**WORK REQUEST:**
Give everything from the start of the rows down to and including the line containing "kahmata. roheline tee? kohvi rohkem ei taha." as a numbered list, leaving out any blank lines.

▼▼▼

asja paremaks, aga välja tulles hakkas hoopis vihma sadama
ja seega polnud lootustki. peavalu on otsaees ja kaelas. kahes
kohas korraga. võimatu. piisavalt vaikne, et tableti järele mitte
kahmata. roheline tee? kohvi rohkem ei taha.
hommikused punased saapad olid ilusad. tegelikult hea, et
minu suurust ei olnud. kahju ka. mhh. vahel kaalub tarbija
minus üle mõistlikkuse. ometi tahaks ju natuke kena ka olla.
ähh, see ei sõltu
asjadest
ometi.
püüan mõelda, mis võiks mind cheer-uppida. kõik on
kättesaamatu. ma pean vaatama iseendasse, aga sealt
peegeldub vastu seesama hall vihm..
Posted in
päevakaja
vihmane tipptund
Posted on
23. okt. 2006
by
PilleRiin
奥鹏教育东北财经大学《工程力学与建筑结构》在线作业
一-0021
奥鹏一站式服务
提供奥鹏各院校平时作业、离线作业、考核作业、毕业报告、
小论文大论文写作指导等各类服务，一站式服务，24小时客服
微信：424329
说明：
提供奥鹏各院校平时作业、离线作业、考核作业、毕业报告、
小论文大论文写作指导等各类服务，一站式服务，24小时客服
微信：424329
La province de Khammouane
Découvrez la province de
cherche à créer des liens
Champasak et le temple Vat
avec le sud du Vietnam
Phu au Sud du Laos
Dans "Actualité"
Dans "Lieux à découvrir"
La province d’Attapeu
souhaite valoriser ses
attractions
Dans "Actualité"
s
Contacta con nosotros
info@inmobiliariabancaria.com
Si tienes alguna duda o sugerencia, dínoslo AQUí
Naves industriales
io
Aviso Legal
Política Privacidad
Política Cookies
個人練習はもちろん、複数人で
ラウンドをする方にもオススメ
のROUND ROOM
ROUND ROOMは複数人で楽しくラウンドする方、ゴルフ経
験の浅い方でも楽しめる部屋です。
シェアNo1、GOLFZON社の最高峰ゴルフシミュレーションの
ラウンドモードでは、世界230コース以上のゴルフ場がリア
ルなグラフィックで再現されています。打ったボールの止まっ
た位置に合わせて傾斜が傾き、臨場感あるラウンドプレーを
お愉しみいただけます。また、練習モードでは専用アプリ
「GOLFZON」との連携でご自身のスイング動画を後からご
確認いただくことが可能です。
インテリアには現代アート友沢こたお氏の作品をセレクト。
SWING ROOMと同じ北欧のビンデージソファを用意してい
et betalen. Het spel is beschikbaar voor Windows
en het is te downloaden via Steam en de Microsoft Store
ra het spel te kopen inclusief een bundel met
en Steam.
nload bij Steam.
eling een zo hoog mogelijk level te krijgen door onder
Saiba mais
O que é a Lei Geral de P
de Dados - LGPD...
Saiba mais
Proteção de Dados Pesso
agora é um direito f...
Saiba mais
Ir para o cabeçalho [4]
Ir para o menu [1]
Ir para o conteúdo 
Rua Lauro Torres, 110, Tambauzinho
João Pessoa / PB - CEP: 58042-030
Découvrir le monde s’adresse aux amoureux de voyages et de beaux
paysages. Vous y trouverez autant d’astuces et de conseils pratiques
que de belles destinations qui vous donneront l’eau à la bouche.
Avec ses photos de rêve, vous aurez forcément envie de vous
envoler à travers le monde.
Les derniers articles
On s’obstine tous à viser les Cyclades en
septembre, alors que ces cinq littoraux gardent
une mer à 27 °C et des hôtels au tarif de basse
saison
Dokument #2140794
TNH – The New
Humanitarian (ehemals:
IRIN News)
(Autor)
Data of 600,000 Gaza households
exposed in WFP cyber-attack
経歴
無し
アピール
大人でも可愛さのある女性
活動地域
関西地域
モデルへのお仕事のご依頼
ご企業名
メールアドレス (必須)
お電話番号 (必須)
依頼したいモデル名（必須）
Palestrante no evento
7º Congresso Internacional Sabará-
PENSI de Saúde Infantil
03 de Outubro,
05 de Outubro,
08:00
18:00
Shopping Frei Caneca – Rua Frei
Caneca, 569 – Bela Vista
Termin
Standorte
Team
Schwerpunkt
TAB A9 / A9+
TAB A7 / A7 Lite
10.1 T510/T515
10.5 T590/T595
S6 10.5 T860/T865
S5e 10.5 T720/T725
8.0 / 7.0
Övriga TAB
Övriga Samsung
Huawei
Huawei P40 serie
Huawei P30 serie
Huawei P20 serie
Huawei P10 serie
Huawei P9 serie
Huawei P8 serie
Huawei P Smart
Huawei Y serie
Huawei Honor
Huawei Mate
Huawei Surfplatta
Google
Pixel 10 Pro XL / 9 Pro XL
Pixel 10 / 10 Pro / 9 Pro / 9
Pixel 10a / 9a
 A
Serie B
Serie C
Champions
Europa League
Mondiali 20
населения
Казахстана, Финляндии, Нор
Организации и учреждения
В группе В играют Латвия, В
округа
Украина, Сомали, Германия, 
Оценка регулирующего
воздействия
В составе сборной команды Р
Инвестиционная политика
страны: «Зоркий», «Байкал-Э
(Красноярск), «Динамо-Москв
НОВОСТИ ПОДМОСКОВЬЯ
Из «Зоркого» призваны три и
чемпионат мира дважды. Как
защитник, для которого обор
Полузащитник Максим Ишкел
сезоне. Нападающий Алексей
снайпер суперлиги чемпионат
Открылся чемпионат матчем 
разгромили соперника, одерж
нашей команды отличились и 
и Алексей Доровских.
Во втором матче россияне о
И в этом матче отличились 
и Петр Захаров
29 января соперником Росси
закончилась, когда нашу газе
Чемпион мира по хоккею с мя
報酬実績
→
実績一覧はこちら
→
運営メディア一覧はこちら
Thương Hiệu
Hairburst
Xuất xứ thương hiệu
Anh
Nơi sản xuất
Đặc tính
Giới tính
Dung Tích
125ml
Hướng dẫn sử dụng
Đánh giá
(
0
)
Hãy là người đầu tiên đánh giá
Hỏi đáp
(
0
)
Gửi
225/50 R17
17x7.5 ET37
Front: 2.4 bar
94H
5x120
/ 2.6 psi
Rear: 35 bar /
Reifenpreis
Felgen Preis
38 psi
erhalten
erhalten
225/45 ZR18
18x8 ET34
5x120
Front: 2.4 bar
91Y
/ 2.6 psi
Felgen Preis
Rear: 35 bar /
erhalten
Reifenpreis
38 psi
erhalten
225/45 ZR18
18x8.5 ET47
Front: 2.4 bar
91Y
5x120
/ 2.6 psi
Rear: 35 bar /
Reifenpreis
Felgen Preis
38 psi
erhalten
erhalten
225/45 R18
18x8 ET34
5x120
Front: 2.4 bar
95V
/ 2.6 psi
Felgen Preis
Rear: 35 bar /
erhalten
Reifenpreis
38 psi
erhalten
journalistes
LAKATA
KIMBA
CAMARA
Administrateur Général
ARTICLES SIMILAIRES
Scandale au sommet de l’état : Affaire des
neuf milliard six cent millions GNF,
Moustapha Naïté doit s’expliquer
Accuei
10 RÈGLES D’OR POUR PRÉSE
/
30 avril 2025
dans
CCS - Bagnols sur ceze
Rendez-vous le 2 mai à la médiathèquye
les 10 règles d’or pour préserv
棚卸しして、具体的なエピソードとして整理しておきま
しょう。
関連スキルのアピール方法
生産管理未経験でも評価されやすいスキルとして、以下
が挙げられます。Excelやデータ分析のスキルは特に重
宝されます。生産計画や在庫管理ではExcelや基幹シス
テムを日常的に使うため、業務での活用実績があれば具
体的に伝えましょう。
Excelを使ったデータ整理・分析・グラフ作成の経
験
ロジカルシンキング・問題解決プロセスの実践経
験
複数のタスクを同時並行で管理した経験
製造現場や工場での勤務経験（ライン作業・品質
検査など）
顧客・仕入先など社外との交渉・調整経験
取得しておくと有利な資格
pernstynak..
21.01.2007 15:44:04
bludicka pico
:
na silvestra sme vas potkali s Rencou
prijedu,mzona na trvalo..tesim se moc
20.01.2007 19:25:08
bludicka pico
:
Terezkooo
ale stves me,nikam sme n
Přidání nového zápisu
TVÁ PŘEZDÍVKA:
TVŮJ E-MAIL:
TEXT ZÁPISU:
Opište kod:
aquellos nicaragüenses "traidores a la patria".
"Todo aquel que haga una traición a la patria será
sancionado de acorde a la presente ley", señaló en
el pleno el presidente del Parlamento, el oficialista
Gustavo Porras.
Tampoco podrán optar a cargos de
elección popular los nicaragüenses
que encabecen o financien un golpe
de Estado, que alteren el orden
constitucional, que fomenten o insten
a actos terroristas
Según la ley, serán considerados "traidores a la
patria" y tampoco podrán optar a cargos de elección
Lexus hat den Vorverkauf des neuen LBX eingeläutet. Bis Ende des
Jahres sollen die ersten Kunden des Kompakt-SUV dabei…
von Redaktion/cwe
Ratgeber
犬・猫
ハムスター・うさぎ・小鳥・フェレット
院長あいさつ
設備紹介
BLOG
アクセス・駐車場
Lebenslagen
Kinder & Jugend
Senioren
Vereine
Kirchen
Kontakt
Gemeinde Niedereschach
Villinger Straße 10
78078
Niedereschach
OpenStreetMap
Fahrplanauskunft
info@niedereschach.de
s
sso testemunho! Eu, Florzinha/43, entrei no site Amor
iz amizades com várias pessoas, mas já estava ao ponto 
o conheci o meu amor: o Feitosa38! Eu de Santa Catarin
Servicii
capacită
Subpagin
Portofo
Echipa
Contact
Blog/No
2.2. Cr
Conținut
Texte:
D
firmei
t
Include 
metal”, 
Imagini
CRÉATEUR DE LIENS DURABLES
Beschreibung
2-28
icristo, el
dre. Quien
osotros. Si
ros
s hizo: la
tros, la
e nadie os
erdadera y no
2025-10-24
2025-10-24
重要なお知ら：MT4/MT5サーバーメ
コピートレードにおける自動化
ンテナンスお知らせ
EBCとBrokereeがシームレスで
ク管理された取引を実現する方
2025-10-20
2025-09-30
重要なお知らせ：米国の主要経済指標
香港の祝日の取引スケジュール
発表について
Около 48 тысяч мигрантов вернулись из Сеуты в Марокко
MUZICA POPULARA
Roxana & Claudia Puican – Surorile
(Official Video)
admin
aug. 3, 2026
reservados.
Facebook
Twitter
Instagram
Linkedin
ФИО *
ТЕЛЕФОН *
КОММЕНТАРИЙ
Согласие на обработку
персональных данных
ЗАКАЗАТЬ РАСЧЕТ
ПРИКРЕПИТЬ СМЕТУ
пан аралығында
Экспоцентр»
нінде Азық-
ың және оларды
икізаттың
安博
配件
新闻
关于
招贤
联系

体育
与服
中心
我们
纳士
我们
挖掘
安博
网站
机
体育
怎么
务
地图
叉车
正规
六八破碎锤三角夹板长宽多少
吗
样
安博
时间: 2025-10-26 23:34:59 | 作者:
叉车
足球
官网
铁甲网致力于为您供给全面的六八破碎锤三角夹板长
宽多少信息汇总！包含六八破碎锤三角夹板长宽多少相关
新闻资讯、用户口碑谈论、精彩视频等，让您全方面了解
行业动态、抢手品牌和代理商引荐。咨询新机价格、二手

▲▲▲

**SOLUTION BELOW:**
1. asja paremaks, aga välja tulles hakkas hoopis vihma sadama
2. ja seega polnud lootustki. peavalu on otsaees ja kaelas. kahes
3. kohas korraga. võimatu. piisavalt vaikne, et tableti järele mitte
4. kahmata. roheline tee? kohvi rohkem ei taha.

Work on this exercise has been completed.